Exercise aim:
Pull each line holding "Весов" out of the entries below.

Provided information:

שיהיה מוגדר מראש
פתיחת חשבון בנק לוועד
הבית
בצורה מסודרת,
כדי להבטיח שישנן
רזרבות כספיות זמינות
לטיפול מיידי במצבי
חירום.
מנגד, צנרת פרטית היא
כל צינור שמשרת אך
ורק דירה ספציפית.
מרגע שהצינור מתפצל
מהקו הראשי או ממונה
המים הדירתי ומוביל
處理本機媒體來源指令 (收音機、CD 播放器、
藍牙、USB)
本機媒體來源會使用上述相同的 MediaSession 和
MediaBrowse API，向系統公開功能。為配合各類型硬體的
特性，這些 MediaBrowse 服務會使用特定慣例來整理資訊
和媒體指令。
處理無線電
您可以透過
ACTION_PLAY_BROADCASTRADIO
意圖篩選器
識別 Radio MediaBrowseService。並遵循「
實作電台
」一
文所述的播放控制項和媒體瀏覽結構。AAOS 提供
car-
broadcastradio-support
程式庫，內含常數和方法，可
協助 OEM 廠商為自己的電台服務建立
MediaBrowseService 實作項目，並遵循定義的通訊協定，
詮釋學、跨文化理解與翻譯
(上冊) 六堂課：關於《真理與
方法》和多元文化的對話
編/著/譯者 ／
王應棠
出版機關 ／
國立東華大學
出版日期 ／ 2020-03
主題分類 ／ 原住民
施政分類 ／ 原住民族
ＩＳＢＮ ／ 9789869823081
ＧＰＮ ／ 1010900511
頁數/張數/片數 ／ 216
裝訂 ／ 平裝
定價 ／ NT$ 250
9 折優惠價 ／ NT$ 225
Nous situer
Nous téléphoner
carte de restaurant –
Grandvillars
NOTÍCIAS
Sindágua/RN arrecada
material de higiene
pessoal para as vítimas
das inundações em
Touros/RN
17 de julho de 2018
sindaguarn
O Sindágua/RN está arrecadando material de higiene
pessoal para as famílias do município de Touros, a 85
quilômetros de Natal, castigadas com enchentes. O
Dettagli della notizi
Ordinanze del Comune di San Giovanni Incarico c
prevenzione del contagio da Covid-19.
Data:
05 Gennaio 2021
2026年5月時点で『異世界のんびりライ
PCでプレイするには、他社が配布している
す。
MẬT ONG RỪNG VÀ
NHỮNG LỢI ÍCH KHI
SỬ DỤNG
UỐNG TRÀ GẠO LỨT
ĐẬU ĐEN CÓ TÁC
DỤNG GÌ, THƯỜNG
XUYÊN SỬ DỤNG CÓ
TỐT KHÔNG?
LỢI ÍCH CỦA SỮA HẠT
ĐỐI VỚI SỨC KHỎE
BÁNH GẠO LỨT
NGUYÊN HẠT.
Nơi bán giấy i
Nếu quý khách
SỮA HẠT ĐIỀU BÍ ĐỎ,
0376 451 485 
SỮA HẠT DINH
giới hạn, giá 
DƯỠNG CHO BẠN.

---

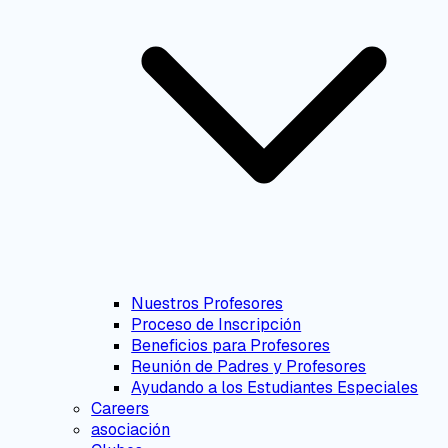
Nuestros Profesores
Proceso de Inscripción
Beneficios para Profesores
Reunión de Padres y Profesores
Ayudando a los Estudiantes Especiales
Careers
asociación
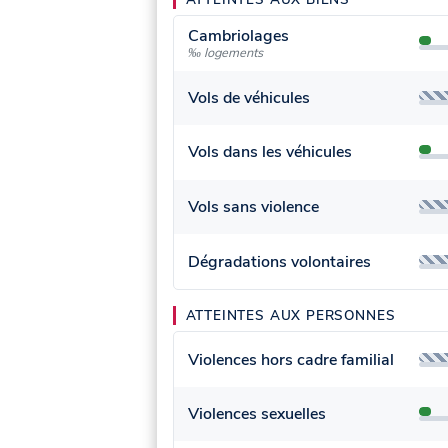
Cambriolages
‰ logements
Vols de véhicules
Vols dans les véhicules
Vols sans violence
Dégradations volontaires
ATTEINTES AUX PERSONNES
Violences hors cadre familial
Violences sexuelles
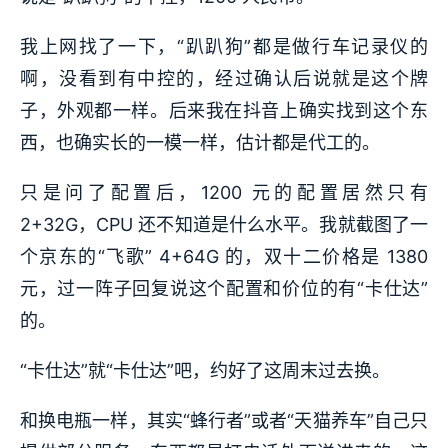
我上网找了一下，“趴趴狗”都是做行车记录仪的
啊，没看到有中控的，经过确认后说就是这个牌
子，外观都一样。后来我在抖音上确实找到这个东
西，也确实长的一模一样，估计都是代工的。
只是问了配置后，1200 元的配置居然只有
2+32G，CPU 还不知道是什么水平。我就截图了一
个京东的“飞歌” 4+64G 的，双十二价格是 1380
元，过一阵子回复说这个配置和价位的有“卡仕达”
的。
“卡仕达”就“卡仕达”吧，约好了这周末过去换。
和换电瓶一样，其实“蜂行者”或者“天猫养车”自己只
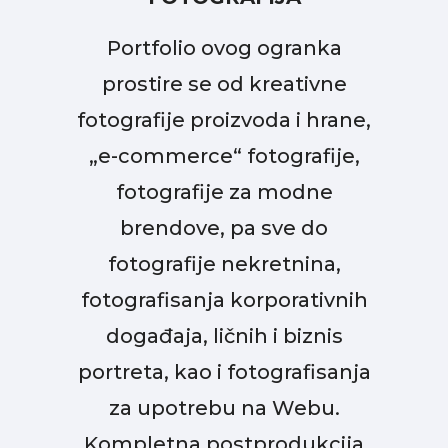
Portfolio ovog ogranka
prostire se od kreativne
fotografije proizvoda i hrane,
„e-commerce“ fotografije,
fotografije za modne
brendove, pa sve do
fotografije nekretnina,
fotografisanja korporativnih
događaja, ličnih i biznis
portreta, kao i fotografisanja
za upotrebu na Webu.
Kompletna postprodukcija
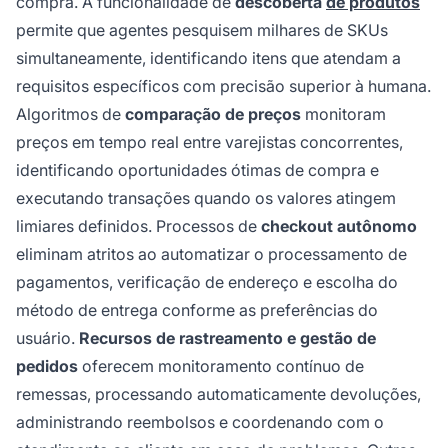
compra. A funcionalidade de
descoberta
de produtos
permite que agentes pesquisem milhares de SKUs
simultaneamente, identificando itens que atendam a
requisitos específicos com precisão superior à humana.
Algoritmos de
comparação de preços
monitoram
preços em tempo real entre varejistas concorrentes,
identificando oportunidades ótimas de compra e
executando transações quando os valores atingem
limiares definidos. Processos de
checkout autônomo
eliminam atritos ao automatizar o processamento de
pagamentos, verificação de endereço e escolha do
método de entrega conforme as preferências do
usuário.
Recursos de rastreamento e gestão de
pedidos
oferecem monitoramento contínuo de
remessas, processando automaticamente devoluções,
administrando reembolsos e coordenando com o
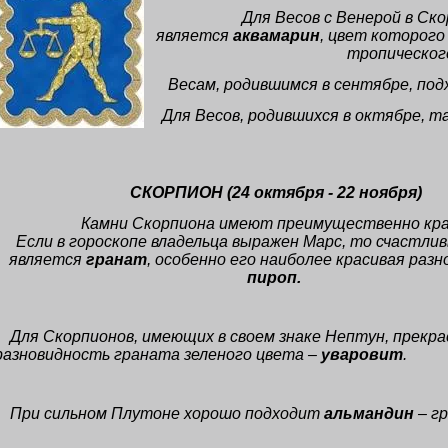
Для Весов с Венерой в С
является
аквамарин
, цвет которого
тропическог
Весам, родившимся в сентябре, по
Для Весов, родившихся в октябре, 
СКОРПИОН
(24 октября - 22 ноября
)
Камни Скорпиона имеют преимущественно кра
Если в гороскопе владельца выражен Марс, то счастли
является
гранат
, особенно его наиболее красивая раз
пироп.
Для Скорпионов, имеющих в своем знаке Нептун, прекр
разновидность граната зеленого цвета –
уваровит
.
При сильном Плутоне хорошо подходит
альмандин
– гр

Result of this task:
Для Весов с Венерой в С
Для Весов, родившихся в октябре, 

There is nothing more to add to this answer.